Management and Training Corporation is the third largest private prison company in the country and gave campaign contributions to Russell Pearce, the sponsor of Arizona’s immigration law SB1070. MTC also runs the largest immigration detention in the country, the Willacy Processing Center in Raymondville, Texas, where they profit off each of the inmates that house the 2,000 beds in the “tent city.” The Willacy Processing Center is only one of 20 prisons operated nationwide by the MTC. MTC also received an astounding $121 million contract with the federal government for the soon-to-be-expanded Dalby Correctional Facility in Post, Texas.
The prison system in the US is a direct extension of slavery. It maintains white supremacy and incarcerates people of color at astronomically higher rates than their white counter-parts. The Prison Industrial Complex compliments capitalism by profiting off the criminalization and caging of women, queers, people of color, and the poor by ensuring their oppression and exploitation behind bars or outside, where they are threatened daily by the violent police.
Numerous corporations profit from exploiting cheap labor, ensuring that workers have no rights and cycled constantly across borders and through prisons where even more corporations profit in the inter-connected Prison Industrial Complex and Border Industrial Complex. The newest wave of prison profiteering is reliant on anti-immigrant sentiment and legislation such as SB1070 in Arizona, and proposed bills HB497 and HB116 in Utah.
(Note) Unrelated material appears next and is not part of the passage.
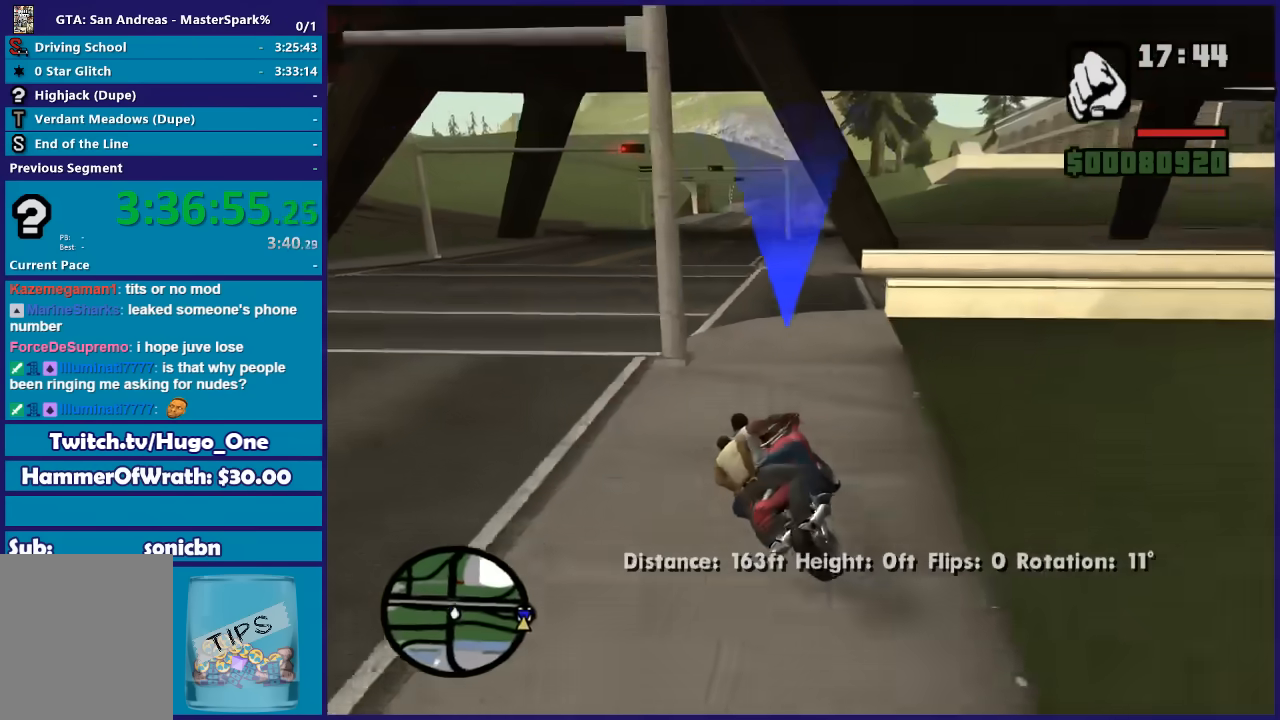
{"buttons": [], "left_stick": "right", "right_stick": "down-right", "button_events": [[201, "L2", "up"]]}
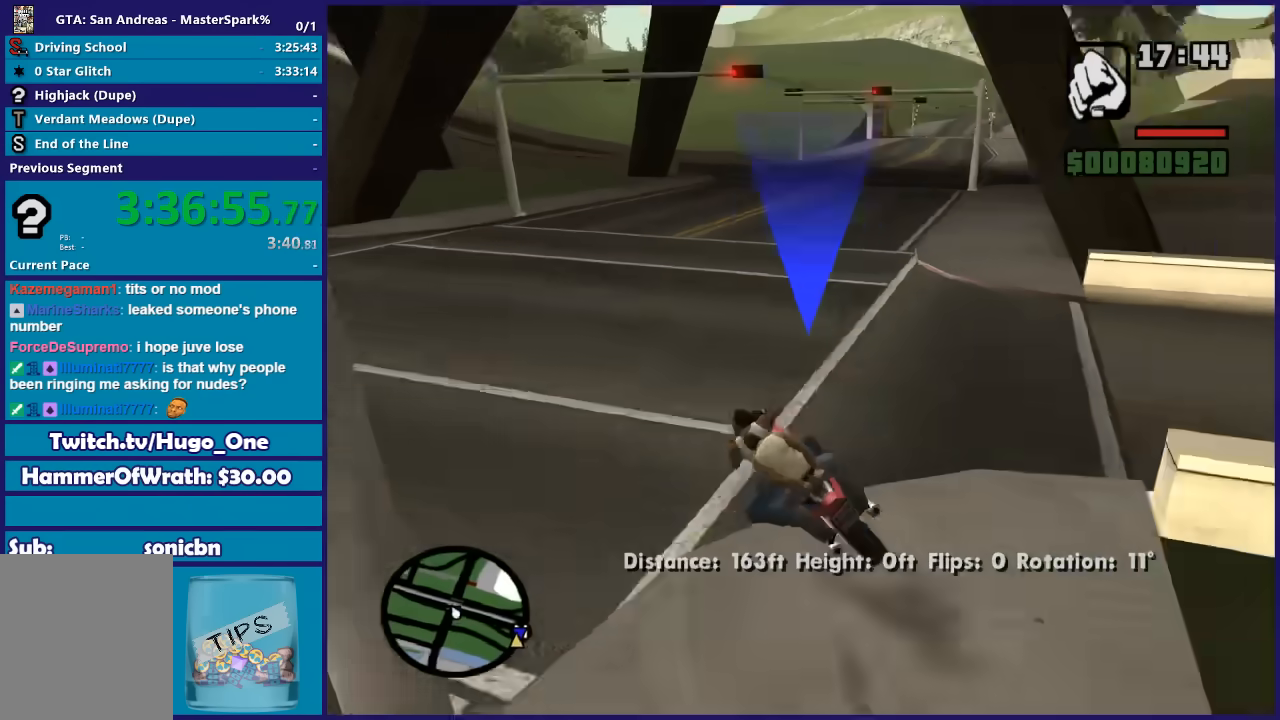
{"buttons": [], "left_stick": "right", "right_stick": "down-right", "button_events": [[100, "L2", "down"], [434, "L2", "up"]]}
MTC is a key player in the industry that profits on average $200 a day from each detainee that fills the 150,000 prison beds nationwide that are designated for immigrants. This lucrative industry depends on government contracts and deportations, which are at an all-time high totaling close to 400,000 in 2010.
Protesters brought the following two demands to the MTC:
Firstly, close all their prisons, starting with the Willacy processing center in Raymondville, Texas (the largest immigration facility in the country). Second, take the $121 million from their U.S. Government contract and and pay retributions to the the communities that are being impoverished in Mexico by NAFTA (North American Free Trade Agreement). Stories of deportation and detention were read loudly in the office to make the prison profiteers confront the voices that they silence. Protesters were escorted out of the office but were met by supportive motorists and neighboring business who were more receptive to their message. One passerby stopped and profusely thanked protesters for being there. Protesters carried banners and chanted slogans in opposition to the Prison Industrial Complex and the Border Industrial Complex. Signs read as follows: “No Borders, No Prisons”, “No one is illegal, No one is criminal” ,“Abolish Prisons” ,“Management and Training Corporation Funds Racist Legislation” and “Management and Training Corporation (MTC) Profits From Destroying Families.”
For more information on future actions, please contact: slabc@riseup.net
awesome.
http://inthesetimes.com/article/11623/divesting_from_private_prisons
Great article. Prison slavery is an ugly thing, and I’d definitely like to see an anti-border, anti-prison movement within the Mormon community. Those who sympathize with the “Abolish Prisons” signs might find a similar sentiment in Joseph Smith’s presidential campaign platform.